Qalet Al-Kabsh protesters forced away from Journalists' Syndicate

Daily News Egypt
6 Min Read

CAIRO: Following four days of protest in front of Cairo’s Journalists’ Syndicate, approximately 40 families from Qalet Al-Kabsh were forcibly removed from the steps of the building by Cairo police forces.

The families began protesting in front of the Syndicate after the Egyptian government failed to fulfill its promise of providing the families with housing, Mohamed Abdel Azeem, a lawyer from the Egyptian Center for Housing Rights (ECHR), told The Daily Star Egypt.

In March, a fire in Qalet Al Kabsh, a neighborhood in the poor Cairo suburb of El Sayeda Zeinab, demolished about 300 homes and displaced hundreds of families, only some of which were given housing by the government.

According to Abdel Azeem, the government promised 130 of the displaced families that they would be provided with housing, but four months later, 50 of those families are still living on the streets.

On Sunday, 40 of these families showed up on the steps of the Journalists’ Syndicate in an attempt to persuade the agency to adopt their cause and help them apply additional pressure on the government.

But rather than being received with sympathy and support, the journalists at the Syndicate derided and harassed the protesters, a press release from the ECHR stated.

On the second day of protests, security officials from the Syndicate started spraying the families with water hoses and soap in an attempt to drive them away. They verbally and physically abused them, the report from the ECHR stated, and then finally called in the police to remove them.

The report also said that the Board of the Journalists’ Syndicate had rejected the requests of the families to endorse their position and petition the government.

Yehia Kallash, the secretary general of the Journalists’ Syndicate, confirmed that the syndicate had not taken an official position regarding the protestors’ demands, claiming that it was not their place to do so. “It’s not our job to solve the problems of all these people, he told The Daily Star Egypt.

Kallash denied that Syndicate’s security officials had abused any of the protesters, saying that the agency “doesn’t treat people in this way.

The protests stemmed from a four-month long dispute between the citizens of Qalet Al-Kabsh and the government. When a fire destroyed several blocks of the neighborhood, the Ministry of Housing promised the displaced families that they would be given new housing in Nahda, an area outside Egypt s capital along the Cairo-Ismailia highway.

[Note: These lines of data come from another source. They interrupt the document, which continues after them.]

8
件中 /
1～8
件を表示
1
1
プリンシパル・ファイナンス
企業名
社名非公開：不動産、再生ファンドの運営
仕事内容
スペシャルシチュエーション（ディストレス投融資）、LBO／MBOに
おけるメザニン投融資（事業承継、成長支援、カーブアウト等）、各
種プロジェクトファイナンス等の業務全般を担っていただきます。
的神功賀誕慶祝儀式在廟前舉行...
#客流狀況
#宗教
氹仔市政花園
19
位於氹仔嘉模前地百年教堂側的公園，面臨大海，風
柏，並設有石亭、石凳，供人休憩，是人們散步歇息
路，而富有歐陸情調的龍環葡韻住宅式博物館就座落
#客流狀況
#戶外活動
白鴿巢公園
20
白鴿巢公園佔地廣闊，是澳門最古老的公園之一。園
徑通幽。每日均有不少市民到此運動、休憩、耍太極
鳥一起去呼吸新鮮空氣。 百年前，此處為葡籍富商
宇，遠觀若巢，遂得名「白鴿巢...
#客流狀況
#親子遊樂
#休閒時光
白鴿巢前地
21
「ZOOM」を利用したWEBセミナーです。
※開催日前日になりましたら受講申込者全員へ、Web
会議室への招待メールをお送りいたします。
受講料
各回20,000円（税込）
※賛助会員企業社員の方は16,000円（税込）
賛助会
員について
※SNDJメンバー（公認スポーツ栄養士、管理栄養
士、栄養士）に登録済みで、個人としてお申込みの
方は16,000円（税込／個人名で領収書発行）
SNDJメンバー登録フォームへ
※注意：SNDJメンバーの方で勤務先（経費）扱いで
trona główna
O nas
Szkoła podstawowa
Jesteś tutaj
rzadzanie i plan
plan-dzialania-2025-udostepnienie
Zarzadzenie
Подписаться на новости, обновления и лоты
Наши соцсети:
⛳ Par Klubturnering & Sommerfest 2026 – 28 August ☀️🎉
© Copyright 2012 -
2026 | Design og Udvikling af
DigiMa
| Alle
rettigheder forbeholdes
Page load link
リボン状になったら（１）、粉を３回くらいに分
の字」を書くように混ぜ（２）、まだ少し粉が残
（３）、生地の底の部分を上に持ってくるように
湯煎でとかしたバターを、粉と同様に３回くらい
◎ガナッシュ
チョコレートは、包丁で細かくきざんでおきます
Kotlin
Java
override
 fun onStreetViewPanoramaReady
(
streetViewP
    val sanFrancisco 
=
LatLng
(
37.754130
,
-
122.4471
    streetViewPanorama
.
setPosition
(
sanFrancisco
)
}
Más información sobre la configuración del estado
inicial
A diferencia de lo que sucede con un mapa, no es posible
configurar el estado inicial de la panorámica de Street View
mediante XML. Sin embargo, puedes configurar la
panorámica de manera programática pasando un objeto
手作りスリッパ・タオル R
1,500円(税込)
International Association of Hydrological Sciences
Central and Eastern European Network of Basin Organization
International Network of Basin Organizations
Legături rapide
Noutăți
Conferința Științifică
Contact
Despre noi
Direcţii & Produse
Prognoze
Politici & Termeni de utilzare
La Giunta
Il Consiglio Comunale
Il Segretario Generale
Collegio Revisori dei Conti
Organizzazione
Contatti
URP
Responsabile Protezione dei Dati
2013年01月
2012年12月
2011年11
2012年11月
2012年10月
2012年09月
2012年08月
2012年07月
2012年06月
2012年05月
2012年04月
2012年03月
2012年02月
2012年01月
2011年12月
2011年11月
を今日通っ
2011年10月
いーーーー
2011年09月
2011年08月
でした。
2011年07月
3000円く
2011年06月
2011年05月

Although the Ministry of Housing stated that all the families had been relocated, these claims were denied by numerous accounts from the displaced citizens in the months following the fire.

“Less than 100 families were given housing from last month s fire, and most of them paid there way for faster service, Omar Youssef, a resident of Qalet Al-Kabsh, told The Daily Star Egypt in June.

According to ECHR’s Abdel Azeem, the 50 families “had been staying in the streets for months. A huge number of them have still not been given the promised housing.

“They went to the Journalists’ Syndicate because they consider it a powerful national syndicate that could advocate for their rights. But the security men of the syndicate have been very abusive in their dealing with the situation.

One of the protestors, Ashraf Ibrahim, 33, who has a wife and two children, told The Daily Star Egypt that he is fed up with the situation.

“We have been sleeping in the streets and we have not been given a flat. We decided to protest and we persisted for three days, but the abuse was too heavy, he said.

“There are other families who have been requesting flats from the government office and have been physically abused by the authorities there as well, he continued. He claimed that the government had given away his and other flats to individuals who had offered to pay bribes.

The Ministry of Interior was unavailable to comment on the matter.

The National Council for Human Rights claimed that it didn’t have enough information about the situation to comment specifically. The Councils’ Secretary General Mokhles Qotb did tell The Daily Star Egypt that “each Egyptian citizen has a right to housing.

Abdel Azeem said that the fate of the families following the end of the protest is unclear.

There is a list of their names that has been prepared by the government and the ECHR is trying to persuade the government to present those lists to the courts. He hopes that this move will help to speed along the process of finally getting the families their promised housing.